Hawks, Tigers take different roads
Jake Niall | May 10, 2007
The Age
FOR the second time in his life, Terry Wallace, who left Glenferrie after the 1986 premiership, chose the volatile, larger-than-life Tigers over the more staid Hawks.
He got a five-year coaching contract — a term that would have accounted for two or three Richmond coaches in the '80s — not as a form of danger money, but because it was apparent that this wretched club, addicted to the quick fix for two decades, needed to employ the Tommy Hafey game style off the field for once and "go long (term)".
If no purpose is served by second-guessing his choice of job, Wallace must surely wonder why the club he spurned is faring much better than the one he's coaching. It's not a complete accident.
The Hawks were in a similarly dire position at the end of 2004, when Wallace began his perilous journey into Punt Road's heart of darkness. Richmond was 16th, Hawthorn 15th, and both were in the throes of divisive elections.
Wallace said at the time that Hawthorn was more capable of a quick rise, because it had the stronger senior group. Interestingly, the opposite is what transpired: the Tigers were immediately competitive — almost playing 50-50 ball in 2005-06 — while the Hawks won only 14 of 44 games.
Herein lies the moral, and a philosophical difference. Richmond talked about taking the long road, Hawthorn walked it, and did not deviate. The Tigers went for youth, but, for various reasons, especially fiscal ones, made more compromises. Mark Graham, offloaded by Hawthorn and picked by the Tigers for 2005, encapsulates the difference in mind-set.
While the Hawks did, as Wallace suggested, own the more able senior group, they didn't give a fig about 2005 and 2006. In fact, finishing down among the stragglers was really the preferred outcome, handing them three more top-six draft picks.
More critically, Hawthorn decided that pretty much every senior player was expendable, and so Nathan Thompson — their sole power forward — was traded and it conned the Kangas into giving it picks 14 and 18 for Jonathan Hay.
"Spida has to go" was written on the Waverley wall as soon as Alastair Clarkson arrived, and Peter Everitt duly departed for a more modest return (saving dollars, though). At one stage, the Hawks even were willing to let the iconic Shane Crawford walk.

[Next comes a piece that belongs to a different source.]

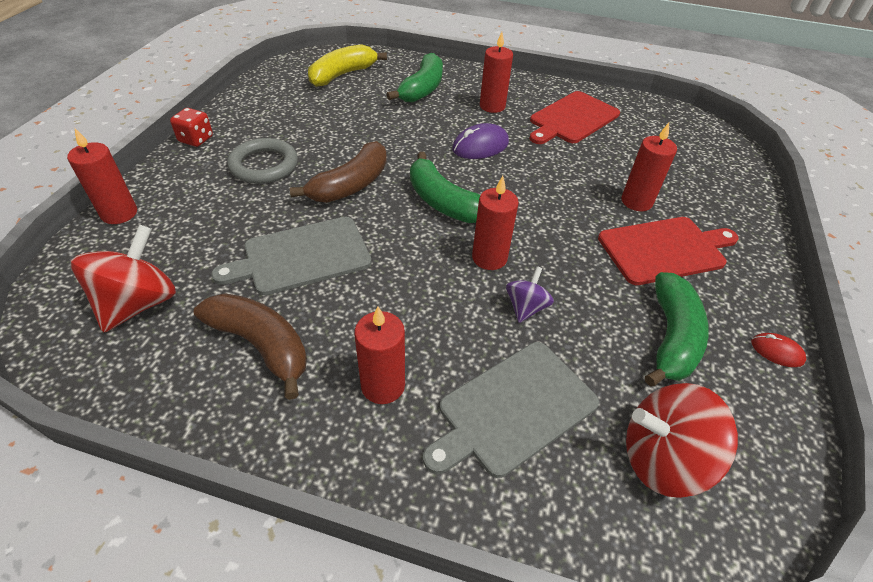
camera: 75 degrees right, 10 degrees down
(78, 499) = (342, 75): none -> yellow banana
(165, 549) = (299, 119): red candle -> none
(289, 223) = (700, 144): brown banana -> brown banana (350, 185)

To be fair, the Tigers also grasped the necessity of giving up a seasoned commodity for draft picks, and Brad Ottens went to Geelong for picks 12 and 16. But whereas Grant Birchall and Jordan Lewis — delivered to Hawthorn via the Hay and Thompson deals respectively — are having an impact, it's unclear whether the Ottens compensation (Danny Meyer and Adam Pattison) will bring home any bacon for Plough.
Richmond had the right philosophy on Ottens; the question was, and is, one of execution.
Richmond's slightly weaker senior core from 2004 was a disadvantage, since it had fewer players of the right, mid-20s age anyone would want. Joel Bowden and Matthew Richardson were a tad old, and, as sons of ex-players, were perhaps harder to offload from a cultural viewpoint (Richo especially). Still, I doubt it would have stopped Hawthorn.
In early 2005, Hawthorn hired a list manager in Chris Pelchen, acquired in addition to the new football operations manager (Mark Evans), and handed him one of the highest recruiting budgets among Victorian clubs. It empowered the football department to make long-term decisions and was rigorous about benchmarking its list against the rest of the competition. Clarkson, a rookie coach with only a two-year contract, had to operate within long-range parameters.
Richmond, meanwhile, had Greg Miller doing everything except sweep the floor, rather than confining him to the main game, which was list management. Thus, Richmond's debt — about $4 million or so then — is reaping serious on-field repercussions, as the (financially improving) club plays catch-up in its resources. Henceforth, someone should hang a giant sign in the Punt Road offices that reads: "It's the list, stupid."
Luck also has played a part in Richmond's relative stagnation. Nathan Brown snapped his leg like a twig and hasn't recovered. Lance "Buddy" Franklin was overlooked by Richmond and Hawthorn (and the Bulldogs) in draft picks 1-4 and really fell into the Hawks' lucky lap at No. 5.
Still, what's that cliche about good teams "making their own luck?"